The input
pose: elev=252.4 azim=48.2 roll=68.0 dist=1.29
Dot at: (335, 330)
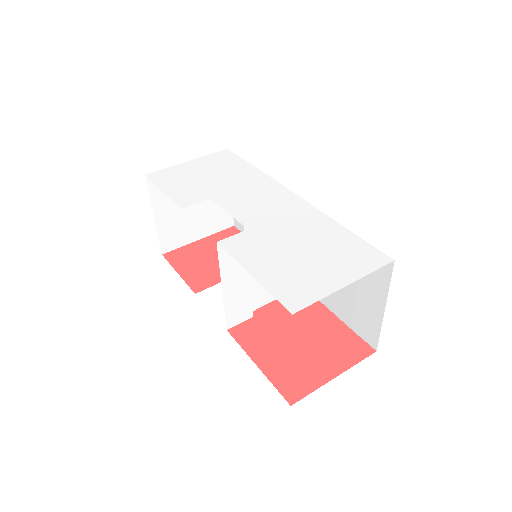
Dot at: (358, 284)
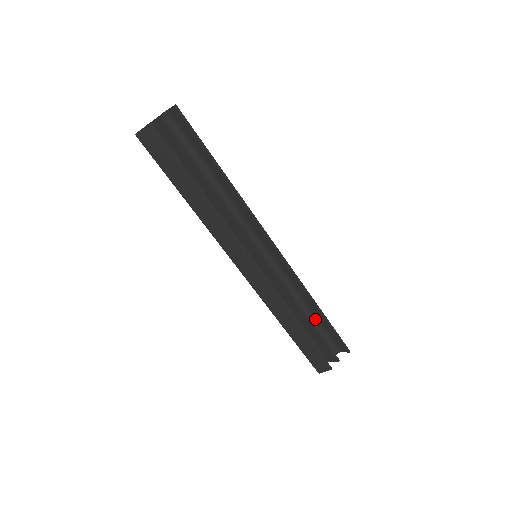
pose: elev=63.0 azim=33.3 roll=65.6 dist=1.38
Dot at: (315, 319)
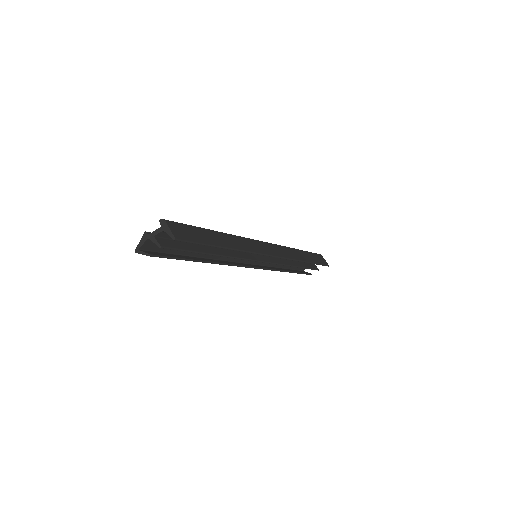
Dot at: occluded
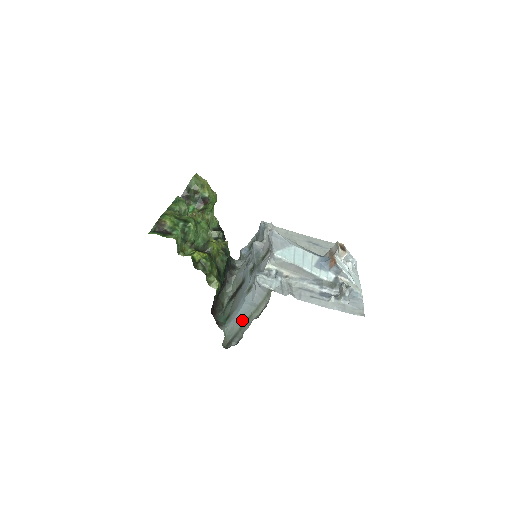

Request
Reproduce every line of the material above word for word, leaving out the pictures.

Worked answer
pose: elev=252.4 azim=48.2 roll=68.0 dist=1.29
Dot at: (335, 330)
Dot at: (358, 284)
pose: elev=63.0 azim=33.3 roll=65.6 dist=1.38
Dot at: (315, 319)
Dot at: occluded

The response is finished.